╭─ Page text
# Regular Expressions in Python

By far, the best course I have found on Regular Expressions is:  
https://www.safaribooksonline.com/videos/understanding-regular-expressions/9781491996300  

The best website I have found for learning and experimenting with Regular Expressions is:  
https://regex101.com/ 

A good cookbook of practical regular expressions is:  
https://www.amazon.com/Regular-Expressions-Cookbook-Solutions-Programming/dp/1449319432/

## **re** module vs **regex** module

* **re** is part of standard library
* **regex** has latest PCRE with variable length look behind and more

In most cases, re and regex will do the same thing.  However with advanced regular expressions, you may find yourself wanting to use regex over re.

PCRE means Perl Compatible Regular Expressions

## re.search() and re.finditer()

In practice, re.search() and re.findIter() may be the methods you use most.

re.search() will find the **first** match and return that as a match object.
re.findIter() will return an iterator over all matches.

re.search() will return None, if there is no match.

The truthiness of None defined to be bool(None) which is False.

In [1]:
# The last expression in a Jupyter Notebook cell is displayed using __repr__
# For None, nothing is displayed
None

In [2]:
# The truth value of None is False
bool(None)

False

In [3]:
# you can print(None)
print(None)

None


In [4]:
import re

ml_text = """Machine learning is a method of data analysis that automates 
analytical model building. It is a branch of artificial intelligence 
based on the idea that systems can learn from data, identify patterns 
and make decisions with minimal human intervention.
╰─
╭─ Recorded information
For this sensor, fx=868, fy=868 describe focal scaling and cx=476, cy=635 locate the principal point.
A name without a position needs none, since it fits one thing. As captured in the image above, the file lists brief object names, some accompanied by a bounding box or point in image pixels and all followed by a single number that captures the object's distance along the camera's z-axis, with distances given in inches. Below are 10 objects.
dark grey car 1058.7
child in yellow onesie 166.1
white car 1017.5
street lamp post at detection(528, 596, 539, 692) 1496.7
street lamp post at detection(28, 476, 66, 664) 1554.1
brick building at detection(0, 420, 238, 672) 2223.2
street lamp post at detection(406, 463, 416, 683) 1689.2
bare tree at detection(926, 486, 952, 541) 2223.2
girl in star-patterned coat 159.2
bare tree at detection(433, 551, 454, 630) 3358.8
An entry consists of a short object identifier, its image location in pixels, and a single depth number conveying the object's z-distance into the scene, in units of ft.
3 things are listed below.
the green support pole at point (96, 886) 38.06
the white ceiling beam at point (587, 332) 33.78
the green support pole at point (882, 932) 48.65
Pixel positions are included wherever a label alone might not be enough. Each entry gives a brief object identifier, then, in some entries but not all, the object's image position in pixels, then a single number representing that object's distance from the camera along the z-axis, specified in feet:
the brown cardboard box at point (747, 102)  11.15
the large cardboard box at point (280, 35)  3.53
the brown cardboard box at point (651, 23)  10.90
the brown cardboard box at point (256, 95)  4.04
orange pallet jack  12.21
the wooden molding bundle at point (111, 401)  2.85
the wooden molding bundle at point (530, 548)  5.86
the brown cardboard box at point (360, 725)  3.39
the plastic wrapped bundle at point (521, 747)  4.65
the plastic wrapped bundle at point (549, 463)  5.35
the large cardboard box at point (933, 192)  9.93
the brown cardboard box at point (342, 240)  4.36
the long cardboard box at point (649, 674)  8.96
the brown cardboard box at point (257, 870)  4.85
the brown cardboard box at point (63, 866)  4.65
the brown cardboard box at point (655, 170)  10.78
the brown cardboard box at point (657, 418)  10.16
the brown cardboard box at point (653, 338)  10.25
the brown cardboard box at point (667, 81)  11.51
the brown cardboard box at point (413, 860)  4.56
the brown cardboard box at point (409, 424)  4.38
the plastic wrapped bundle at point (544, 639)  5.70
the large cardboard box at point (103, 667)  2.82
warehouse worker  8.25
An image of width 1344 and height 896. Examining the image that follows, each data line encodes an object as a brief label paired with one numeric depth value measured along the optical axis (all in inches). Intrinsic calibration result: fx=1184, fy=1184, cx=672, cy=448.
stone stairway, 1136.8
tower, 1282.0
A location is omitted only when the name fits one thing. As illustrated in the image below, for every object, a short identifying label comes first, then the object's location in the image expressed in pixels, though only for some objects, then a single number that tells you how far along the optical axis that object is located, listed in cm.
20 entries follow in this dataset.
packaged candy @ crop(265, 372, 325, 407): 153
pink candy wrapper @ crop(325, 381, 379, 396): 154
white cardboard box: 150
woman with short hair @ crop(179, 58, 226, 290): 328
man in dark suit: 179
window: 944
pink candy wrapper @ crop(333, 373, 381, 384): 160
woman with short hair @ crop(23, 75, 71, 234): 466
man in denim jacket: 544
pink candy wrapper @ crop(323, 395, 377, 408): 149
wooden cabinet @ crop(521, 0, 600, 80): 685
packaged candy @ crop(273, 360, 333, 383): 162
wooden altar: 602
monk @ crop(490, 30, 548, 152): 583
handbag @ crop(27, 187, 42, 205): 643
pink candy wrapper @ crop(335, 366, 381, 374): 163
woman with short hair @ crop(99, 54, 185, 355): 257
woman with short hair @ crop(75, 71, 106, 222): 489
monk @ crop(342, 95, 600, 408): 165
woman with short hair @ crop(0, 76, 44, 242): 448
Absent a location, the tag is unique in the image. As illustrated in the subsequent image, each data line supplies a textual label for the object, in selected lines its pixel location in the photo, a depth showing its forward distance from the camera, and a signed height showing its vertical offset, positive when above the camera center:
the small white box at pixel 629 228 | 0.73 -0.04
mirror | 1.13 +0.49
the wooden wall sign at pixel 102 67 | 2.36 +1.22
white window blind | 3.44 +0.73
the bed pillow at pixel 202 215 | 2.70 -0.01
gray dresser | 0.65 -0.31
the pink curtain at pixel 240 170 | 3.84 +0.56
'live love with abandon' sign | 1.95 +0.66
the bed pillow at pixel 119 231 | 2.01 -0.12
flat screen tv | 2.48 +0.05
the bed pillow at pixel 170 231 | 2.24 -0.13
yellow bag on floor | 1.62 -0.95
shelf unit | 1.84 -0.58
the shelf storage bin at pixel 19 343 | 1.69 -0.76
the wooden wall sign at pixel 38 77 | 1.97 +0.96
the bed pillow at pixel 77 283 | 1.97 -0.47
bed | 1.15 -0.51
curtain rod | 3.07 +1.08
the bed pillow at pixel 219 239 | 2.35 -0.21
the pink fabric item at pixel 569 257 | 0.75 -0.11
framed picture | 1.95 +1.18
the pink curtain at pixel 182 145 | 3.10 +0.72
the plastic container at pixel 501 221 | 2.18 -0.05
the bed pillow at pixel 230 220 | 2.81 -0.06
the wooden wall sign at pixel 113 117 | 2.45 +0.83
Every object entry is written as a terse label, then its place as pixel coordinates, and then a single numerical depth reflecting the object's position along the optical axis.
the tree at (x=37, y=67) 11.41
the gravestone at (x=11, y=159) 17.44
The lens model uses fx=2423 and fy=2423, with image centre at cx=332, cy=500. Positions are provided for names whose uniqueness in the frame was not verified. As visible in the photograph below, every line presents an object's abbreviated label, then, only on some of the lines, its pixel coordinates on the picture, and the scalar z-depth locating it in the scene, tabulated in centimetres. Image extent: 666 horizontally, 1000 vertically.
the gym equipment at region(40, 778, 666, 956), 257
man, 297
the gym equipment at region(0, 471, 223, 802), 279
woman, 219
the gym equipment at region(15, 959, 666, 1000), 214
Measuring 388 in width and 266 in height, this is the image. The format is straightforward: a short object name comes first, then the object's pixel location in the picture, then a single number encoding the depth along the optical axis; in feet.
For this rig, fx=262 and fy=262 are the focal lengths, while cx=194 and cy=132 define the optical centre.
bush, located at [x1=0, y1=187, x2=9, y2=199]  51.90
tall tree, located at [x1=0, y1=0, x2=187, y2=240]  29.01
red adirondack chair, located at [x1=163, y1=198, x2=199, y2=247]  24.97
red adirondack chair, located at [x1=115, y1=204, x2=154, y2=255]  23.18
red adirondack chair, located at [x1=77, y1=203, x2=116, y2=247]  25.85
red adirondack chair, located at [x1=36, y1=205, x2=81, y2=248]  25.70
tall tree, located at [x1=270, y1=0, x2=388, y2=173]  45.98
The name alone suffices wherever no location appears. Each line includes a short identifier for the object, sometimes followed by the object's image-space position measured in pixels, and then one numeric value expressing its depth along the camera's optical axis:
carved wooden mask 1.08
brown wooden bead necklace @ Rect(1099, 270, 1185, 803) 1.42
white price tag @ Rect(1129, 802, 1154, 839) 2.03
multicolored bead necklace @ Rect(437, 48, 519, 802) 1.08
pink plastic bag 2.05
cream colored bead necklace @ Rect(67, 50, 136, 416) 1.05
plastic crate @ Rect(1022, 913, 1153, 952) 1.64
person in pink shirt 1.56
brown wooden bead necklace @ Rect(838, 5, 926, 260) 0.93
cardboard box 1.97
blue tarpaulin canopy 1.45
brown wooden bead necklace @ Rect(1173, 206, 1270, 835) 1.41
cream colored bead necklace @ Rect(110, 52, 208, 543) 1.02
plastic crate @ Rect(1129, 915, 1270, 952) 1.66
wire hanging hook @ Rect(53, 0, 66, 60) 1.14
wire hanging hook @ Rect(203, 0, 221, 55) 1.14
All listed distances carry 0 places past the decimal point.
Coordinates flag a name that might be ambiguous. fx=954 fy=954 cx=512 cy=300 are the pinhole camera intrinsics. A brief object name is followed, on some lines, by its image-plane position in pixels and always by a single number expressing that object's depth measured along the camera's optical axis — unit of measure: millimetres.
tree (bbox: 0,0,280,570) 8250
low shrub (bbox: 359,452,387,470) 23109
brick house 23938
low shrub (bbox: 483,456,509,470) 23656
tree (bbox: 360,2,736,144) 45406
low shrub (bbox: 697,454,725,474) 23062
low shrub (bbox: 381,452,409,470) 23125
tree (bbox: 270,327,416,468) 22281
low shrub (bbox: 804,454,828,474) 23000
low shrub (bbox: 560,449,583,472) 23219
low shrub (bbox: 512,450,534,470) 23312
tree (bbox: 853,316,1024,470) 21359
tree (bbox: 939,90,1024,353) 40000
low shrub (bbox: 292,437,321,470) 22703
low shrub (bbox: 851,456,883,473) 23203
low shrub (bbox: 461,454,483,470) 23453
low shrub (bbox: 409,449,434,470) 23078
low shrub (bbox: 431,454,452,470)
╰─
» Required action A
Answer these questions from the Python regular expressions page.
(i) What does PCRE stand for?
(ii) What does re.search() return when there is no match?
(iii) Which website does the page name as the best for learning and experimenting with regular expressions?
» Required action B
Write what comes next in the Python regular expressions page, starting right after its final line.

» Written response A
(i) Perl Compatible Regular Expressions
(ii) None
(iii) https://regex101.com/

» Written response B
"""

pattern = "minimal"
re.search(pattern, ml_text)

<re.Match object; span=(227, 234), match='minimal'>

In [5]:
# A Python pattern can be explictly compiled before usage
compiled_pattern = re.compile(pattern)
compiled_pattern.search(ml_text)

<re.Match object; span=(227, 234), match='minimal'>

In [6]:
# None is returned when there is no match, so nothing is displayed
pattern = "xyz"
re.search(pattern, ml_text)

## Compiling Regular Expressions
If you do not explicitly compile the pattern, Python will compile it for you.  It will also cache many of the patterns it compiles so it is does not have to recompile them when the same regex is used again.

### Software Engineering Note
In most cases, optimizing code to make it run faster, makes it harder to read and maintain.  This incurs a software development cost that can be significant over the life cycle of the project.  As Knuth said, "premature optimization is the root of all evil".  It is usually best to write clear code.  Later the application can be profiled to see where time is being spent and that section of code can be optimized.  This approach reduces developer cost.

An exception to this is optimizing a nested loop from say O(n^2) to say O(nlog(n)) or faster.  Reducing the exponent of an operation that takes exponential time to run, will make a difference to overall application performance if the number of elements being processed is in the thousands or greater.  This is knowable without profiling.

In the case of regular expressions, the time being saved is just the compile time of the regular expression when it cannot be found in the cache or the lookup time to find it in the cache.  This is not much time.

In the case of regular expressions, it can be argued that manually compiling the regular expression does not make the code harder to read and maintain. If it's not harder to read and maintain, then you might as well manually compile the regular expression, *outside of all loops*.

For this notebook, I will argue that manually compiling the regex is ever so slightly harder to read and therefore it is not done to make learning easier.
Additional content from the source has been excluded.